Sejauh ini, pangsa pasar AC untuk produm komersial pihaknya mengaku menguasai pangsa pasar sebanyak 30 persen. Dan tahun ini, akan lebih dipertahankan lagi.
“Kami ini masih market leader di produk AC dengan market share untuk komersial sebanyak 30 persen. Dan kami yakin bisa terus dipertahankan apalagi ada Daikin National Training Center ini,” ungkap Assistant General Manager After Sales Service Daikin Airconditioning Indonesia, Ruli Sudana di Jakarta, Kamis (19/7/2018).
Menurutnya, setiap tahun kierja perseroan tetap bertumbuh positif. Apalagi pihaknya hanya memproduksi AC tanpa produk lain, sehingga produk dan pelayanannya bisa terus digenjot.
“Makanya kami ini tidak menjual dengan jumlah yang banyak. Jika terlalu banyak, kita jadi tidak bertanggung jawab. Kami tetap menjual tapi juga after sale service-nya juga tetap dijaga,” tegas Ruli.
Dan untuk menjaga kesetiaan para pelanggannya, pihak Daikin mencoba merilis Dakin National Training Center AC di lahan seluas lebih dari 2.000 meter persegi itu agar kemampuan para tenaga ahlinya memiliki ilmu yang sama.
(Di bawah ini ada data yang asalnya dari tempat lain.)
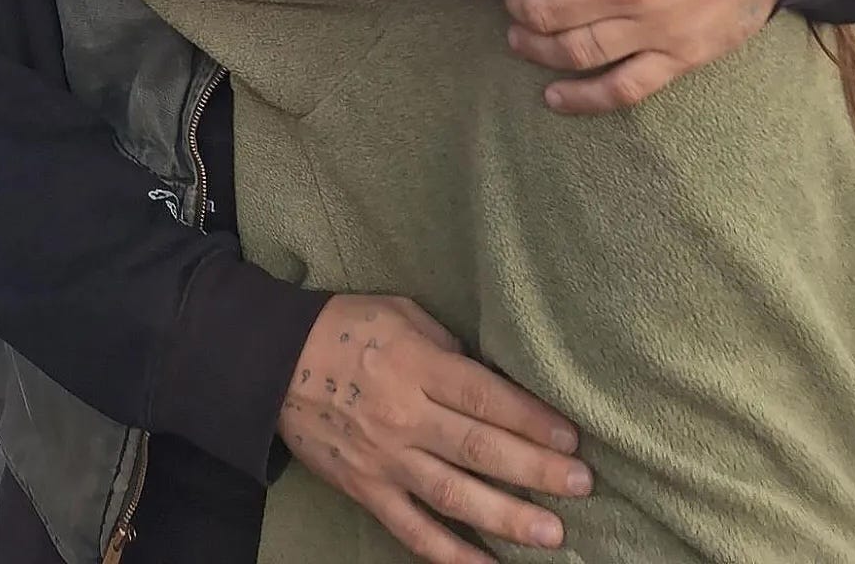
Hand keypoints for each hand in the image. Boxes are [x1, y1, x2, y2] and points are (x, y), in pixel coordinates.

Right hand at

Menurut General Manager After Sales Service Daikin, Kazumasa Takahara, pihaknya menyadari sebaik apapun produk yang ditawarkan, kenyamanan dari AC yang ditawarkannya tidak akan optimal jika tak terpasang dengan baik.
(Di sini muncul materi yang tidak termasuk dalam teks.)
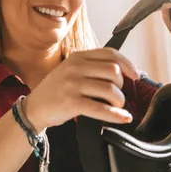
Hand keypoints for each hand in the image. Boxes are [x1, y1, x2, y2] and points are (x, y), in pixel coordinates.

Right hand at [23, 48, 139, 131]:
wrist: (34, 108)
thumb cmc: (57, 90)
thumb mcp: (71, 71)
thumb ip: (93, 68)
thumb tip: (125, 73)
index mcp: (78, 57)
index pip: (110, 54)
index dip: (127, 64)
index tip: (136, 75)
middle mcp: (75, 68)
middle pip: (113, 71)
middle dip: (121, 85)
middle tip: (117, 95)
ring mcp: (72, 84)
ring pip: (110, 89)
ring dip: (119, 101)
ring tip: (115, 106)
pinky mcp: (71, 103)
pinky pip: (100, 109)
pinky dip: (116, 115)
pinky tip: (123, 118)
“AC ini sangat tergantung pada tenaga ahli yang memiliki kemampuan memasang AC dengan benar. Dan 60 persen dari masalah AC yang timbul justru dari kesalahan prmasangan,” ujar Takahara.
Para peserta yang ikut pelatihan ini, kata dia, adalah para teknisi AC dari dealer-dealer resmi Daikin, para anggota dari asosiasi pendingin dam tata udara, serta para teknisi dari klien yang menggunakan AC Daikin.
“Dengan adanya Daikin National Training Center ini, kami berharap bisa menyediakan pelatihan berkualitas tinggi seperti halnya Daikin Industries di Jepang,” kata Takahara.